▸ **Task requirements**:
Render every line of the listing below as a JSON list of strings, one string per line, omitting blank lines.

▸ **Records for the exercise**:
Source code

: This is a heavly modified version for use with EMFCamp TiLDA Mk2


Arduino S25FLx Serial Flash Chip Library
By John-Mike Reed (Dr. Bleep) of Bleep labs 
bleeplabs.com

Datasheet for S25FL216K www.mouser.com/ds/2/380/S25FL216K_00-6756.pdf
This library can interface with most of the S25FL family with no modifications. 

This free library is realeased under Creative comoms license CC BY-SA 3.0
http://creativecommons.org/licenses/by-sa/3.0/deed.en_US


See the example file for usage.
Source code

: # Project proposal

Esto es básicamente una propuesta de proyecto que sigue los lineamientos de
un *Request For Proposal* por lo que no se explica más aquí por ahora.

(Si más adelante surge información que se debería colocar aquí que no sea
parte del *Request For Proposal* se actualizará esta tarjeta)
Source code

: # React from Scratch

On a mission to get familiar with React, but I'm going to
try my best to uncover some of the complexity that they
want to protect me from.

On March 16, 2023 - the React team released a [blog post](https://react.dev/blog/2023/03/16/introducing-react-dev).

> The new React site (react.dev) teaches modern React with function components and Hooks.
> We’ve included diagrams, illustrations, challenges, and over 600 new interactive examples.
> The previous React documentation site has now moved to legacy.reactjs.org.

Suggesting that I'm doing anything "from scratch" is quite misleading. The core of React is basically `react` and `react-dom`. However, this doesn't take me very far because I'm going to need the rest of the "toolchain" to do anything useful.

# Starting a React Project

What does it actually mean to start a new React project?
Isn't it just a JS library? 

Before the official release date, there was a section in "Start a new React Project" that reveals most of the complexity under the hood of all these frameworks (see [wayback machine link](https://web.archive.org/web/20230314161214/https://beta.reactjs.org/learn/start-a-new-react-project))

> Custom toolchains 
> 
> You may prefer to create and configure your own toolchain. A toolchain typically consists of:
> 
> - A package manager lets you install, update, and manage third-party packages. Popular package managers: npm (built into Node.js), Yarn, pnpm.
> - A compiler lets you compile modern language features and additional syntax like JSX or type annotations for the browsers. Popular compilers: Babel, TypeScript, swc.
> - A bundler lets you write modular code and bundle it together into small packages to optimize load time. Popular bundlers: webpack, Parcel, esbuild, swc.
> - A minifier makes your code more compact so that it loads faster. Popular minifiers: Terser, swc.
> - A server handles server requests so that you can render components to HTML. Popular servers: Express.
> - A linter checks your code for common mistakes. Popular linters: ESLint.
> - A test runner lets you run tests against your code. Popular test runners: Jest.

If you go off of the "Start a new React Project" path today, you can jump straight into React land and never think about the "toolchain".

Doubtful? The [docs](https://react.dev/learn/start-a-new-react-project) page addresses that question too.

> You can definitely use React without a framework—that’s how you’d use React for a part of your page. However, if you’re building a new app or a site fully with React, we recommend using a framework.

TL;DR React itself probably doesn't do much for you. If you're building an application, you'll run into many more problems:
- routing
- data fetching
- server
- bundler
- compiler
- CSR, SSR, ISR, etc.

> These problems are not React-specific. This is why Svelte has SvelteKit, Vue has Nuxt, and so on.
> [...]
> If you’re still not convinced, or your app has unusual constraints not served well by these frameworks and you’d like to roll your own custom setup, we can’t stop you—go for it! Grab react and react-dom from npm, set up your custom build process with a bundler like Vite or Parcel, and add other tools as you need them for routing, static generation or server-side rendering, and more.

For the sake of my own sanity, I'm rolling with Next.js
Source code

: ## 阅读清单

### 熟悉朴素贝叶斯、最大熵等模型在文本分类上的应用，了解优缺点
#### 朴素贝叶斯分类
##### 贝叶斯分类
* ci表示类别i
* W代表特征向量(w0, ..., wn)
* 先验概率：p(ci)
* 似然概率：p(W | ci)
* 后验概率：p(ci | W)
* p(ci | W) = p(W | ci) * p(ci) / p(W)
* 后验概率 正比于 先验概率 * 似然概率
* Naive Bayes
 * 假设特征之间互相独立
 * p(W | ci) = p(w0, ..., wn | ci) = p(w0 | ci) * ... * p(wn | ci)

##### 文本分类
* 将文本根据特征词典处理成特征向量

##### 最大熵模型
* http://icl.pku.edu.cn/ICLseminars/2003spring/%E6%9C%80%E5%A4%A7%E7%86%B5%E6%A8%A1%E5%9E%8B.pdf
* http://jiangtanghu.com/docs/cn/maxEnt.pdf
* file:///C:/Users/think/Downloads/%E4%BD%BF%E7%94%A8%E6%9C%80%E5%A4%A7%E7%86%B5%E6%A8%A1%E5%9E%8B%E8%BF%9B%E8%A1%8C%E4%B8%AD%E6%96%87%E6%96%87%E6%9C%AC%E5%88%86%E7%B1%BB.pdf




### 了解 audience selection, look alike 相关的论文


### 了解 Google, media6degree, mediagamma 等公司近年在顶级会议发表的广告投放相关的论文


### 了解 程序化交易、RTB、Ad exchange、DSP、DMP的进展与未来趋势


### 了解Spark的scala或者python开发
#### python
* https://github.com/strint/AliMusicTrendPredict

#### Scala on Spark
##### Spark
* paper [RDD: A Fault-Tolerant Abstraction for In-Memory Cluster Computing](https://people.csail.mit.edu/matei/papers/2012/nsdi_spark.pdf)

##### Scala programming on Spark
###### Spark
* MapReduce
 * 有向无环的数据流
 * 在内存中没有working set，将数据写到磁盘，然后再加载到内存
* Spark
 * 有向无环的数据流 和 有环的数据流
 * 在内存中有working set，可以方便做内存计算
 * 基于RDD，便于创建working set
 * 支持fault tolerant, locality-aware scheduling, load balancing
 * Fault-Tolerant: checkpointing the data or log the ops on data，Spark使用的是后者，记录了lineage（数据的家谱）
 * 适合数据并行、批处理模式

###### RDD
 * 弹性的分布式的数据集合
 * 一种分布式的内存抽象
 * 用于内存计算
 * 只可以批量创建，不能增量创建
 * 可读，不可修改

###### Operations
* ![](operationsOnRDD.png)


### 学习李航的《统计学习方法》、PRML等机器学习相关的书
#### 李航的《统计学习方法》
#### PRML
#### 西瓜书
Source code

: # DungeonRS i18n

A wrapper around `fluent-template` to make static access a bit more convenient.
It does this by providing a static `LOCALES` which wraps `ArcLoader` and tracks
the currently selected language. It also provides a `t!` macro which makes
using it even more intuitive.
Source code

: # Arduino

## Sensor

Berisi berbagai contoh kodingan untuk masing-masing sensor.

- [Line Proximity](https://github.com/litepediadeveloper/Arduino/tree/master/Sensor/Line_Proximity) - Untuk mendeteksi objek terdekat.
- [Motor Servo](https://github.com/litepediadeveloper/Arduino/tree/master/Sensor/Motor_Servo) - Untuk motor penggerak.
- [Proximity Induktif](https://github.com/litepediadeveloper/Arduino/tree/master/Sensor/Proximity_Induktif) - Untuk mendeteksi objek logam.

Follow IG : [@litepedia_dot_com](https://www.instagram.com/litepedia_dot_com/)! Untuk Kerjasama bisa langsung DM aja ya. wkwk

▸ **Exercise solution**:
[
  "Source code",
  ": This is a heavly modified version for use with EMFCamp TiLDA Mk2",
  "Arduino S25FLx Serial Flash Chip Library",
  "By John-Mike Reed (Dr. Bleep) of Bleep labs ",
  "bleeplabs.com",
  "Datasheet for S25FL216K www.mouser.com/ds/2/380/S25FL216K_00-6756.pdf",
  "This library can interface with most of the S25FL family with no modifications. ",
  "This free library is realeased under Creative comoms license CC BY-SA 3.0",
  "http://creativecommons.org/licenses/by-sa/3.0/deed.en_US",
  "See the example file for usage.",
  "Source code",
  ": # Project proposal",
  "Esto es básicamente una propuesta de proyecto que sigue los lineamientos de",
  "un *Request For Proposal* por lo que no se explica más aquí por ahora.",
  "(Si más adelante surge información que se debería colocar aquí que no sea",
  "parte del *Request For Proposal* se actualizará esta tarjeta)",
  "Source code",
  ": # React from Scratch",
  "On a mission to get familiar with React, but I'm going to",
  "try my best to uncover some of the complexity that they",
  "want to protect me from.",
  "On March 16, 2023 - the React team released a [blog post](https://react.dev/blog/2023/03/16/introducing-react-dev).",
  "> The new React site (react.dev) teaches modern React with function components and Hooks.",
  "> We’ve included diagrams, illustrations, challenges, and over 600 new interactive examples.",
  "> The previous React documentation site has now moved to legacy.reactjs.org.",
  "Suggesting that I'm doing anything \"from scratch\" is quite misleading. The core of React is basically `react` and `react-dom`. However, this doesn't take me very far because I'm going to need the rest of the \"toolchain\" to do anything useful.",
  "# Starting a React Project",
  "What does it actually mean to start a new React project?",
  "Isn't it just a JS library? ",
  "Before the official release date, there was a section in \"Start a new React Project\" that reveals most of the complexity under the hood of all these frameworks (see [wayback machine link](https://web.archive.org/web/20230314161214/https://beta.reactjs.org/learn/start-a-new-react-project))",
  "> Custom toolchains ",
  "> ",
  "> You may prefer to create and configure your own toolchain. A toolchain typically consists of:",
  "> ",
  "> - A package manager lets you install, update, and manage third-party packages. Popular package managers: npm (built into Node.js), Yarn, pnpm.",
  "> - A compiler lets you compile modern language features and additional syntax like JSX or type annotations for the browsers. Popular compilers: Babel, TypeScript, swc.",
  "> - A bundler lets you write modular code and bundle it together into small packages to optimize load time. Popular bundlers: webpack, Parcel, esbuild, swc.",
  "> - A minifier makes your code more compact so that it loads faster. Popular minifiers: Terser, swc.",
  "> - A server handles server requests so that you can render components to HTML. Popular servers: Express.",
  "> - A linter checks your code for common mistakes. Popular linters: ESLint.",
  "> - A test runner lets you run tests against your code. Popular test runners: Jest.",
  "If you go off of the \"Start a new React Project\" path today, you can jump straight into React land and never think about the \"toolchain\".",
  "Doubtful? The [docs](https://react.dev/learn/start-a-new-react-project) page addresses that question too.",
  "> You can definitely use React without a framework—that’s how you’d use React for a part of your page. However, if you’re building a new app or a site fully with React, we recommend using a framework.",
  "TL;DR React itself probably doesn't do much for you. If you're building an application, you'll run into many more problems:",
  "- routing",
  "- data fetching",
  "- server",
  "- bundler",
  "- compiler",
  "- CSR, SSR, ISR, etc.",
  "> These problems are not React-specific. This is why Svelte has SvelteKit, Vue has Nuxt, and so on.",
  "> [...]",
  "> If you’re still not convinced, or your app has unusual constraints not served well by these frameworks and you’d like to roll your own custom setup, we can’t stop you—go for it! Grab react and react-dom from npm, set up your custom build process with a bundler like Vite or Parcel, and add other tools as you need them for routing, static generation or server-side rendering, and more.",
  "For the sake of my own sanity, I'm rolling with Next.js",
  "Source code",
  ": ## 阅读清单",
  "### 熟悉朴素贝叶斯、最大熵等模型在文本分类上的应用，了解优缺点",
  "#### 朴素贝叶斯分类",
  "##### 贝叶斯分类",
  "* ci表示类别i",
  "* W代表特征向量(w0, ..., wn)",
  "* 先验概率：p(ci)",
  "* 似然概率：p(W | ci)",
  "* 后验概率：p(ci | W)",
  "* p(ci | W) = p(W | ci) * p(ci) / p(W)",
  "* 后验概率 正比于 先验概率 * 似然概率",
  "* Naive Bayes",
  " * 假设特征之间互相独立",
  " * p(W | ci) = p(w0, ..., wn | ci) = p(w0 | ci) * ... * p(wn | ci)",
  "##### 文本分类",
  "* 将文本根据特征词典处理成特征向量",
  "##### 最大熵模型",
  "* http://icl.pku.edu.cn/ICLseminars/2003spring/%E6%9C%80%E5%A4%A7%E7%86%B5%E6%A8%A1%E5%9E%8B.pdf",
  "* http://jiangtanghu.com/docs/cn/maxEnt.pdf",
  "* file:///C:/Users/think/Downloads/%E4%BD%BF%E7%94%A8%E6%9C%80%E5%A4%A7%E7%86%B5%E6%A8%A1%E5%9E%8B%E8%BF%9B%E8%A1%8C%E4%B8%AD%E6%96%87%E6%96%87%E6%9C%AC%E5%88%86%E7%B1%BB.pdf",
  "### 了解 audience selection, look alike 相关的论文",
  "### 了解 Google, media6degree, mediagamma 等公司近年在顶级会议发表的广告投放相关的论文",
  "### 了解 程序化交易、RTB、Ad exchange、DSP、DMP的进展与未来趋势",
  "### 了解Spark的scala或者python开发",
  "#### python",
  "* https://github.com/strint/AliMusicTrendPredict",
  "#### Scala on Spark",
  "##### Spark",
  "* paper [RDD: A Fault-Tolerant Abstraction for In-Memory Cluster Computing](https://people.csail.mit.edu/matei/papers/2012/nsdi_spark.pdf)",
  "##### Scala programming on Spark",
  "###### Spark",
  "* MapReduce",
  " * 有向无环的数据流",
  " * 在内存中没有working set，将数据写到磁盘，然后再加载到内存",
  "* Spark",
  " * 有向无环的数据流 和 有环的数据流",
  " * 在内存中有working set，可以方便做内存计算",
  " * 基于RDD，便于创建working set",
  " * 支持fault tolerant, locality-aware scheduling, load balancing",
  " * Fault-Tolerant: checkpointing the data or log the ops on data，Spark使用的是后者，记录了lineage（数据的家谱）",
  " * 适合数据并行、批处理模式",
  "###### RDD",
  " * 弹性的分布式的数据集合",
  " * 一种分布式的内存抽象",
  " * 用于内存计算",
  " * 只可以批量创建，不能增量创建",
  " * 可读，不可修改",
  "###### Operations",
  "* ![](operationsOnRDD.png)",
  "### 学习李航的《统计学习方法》、PRML等机器学习相关的书",
  "#### 李航的《统计学习方法》",
  "#### PRML",
  "#### 西瓜书",
  "Source code",
  ": # DungeonRS i18n",
  "A wrapper around `fluent-template` to make static access a bit more convenient.",
  "It does this by providing a static `LOCALES` which wraps `ArcLoader` and tracks",
  "the currently selected language. It also provides a `t!` macro which makes",
  "using it even more intuitive.",
  "Source code",
  ": # Arduino",
  "## Sensor",
  "Berisi berbagai contoh kodingan untuk masing-masing sensor.",
  "- [Line Proximity](https://github.com/litepediadeveloper/Arduino/tree/master/Sensor/Line_Proximity) - Untuk mendeteksi objek terdekat.",
  "- [Motor Servo](https://github.com/litepediadeveloper/Arduino/tree/master/Sensor/Motor_Servo) - Untuk motor penggerak.",
  "- [Proximity Induktif](https://github.com/litepediadeveloper/Arduino/tree/master/Sensor/Proximity_Induktif) - Untuk mendeteksi objek logam.",
  "Follow IG : [@litepedia_dot_com](https://www.instagram.com/litepedia_dot_com/)! Untuk Kerjasama bisa langsung DM aja ya. wkwk"
]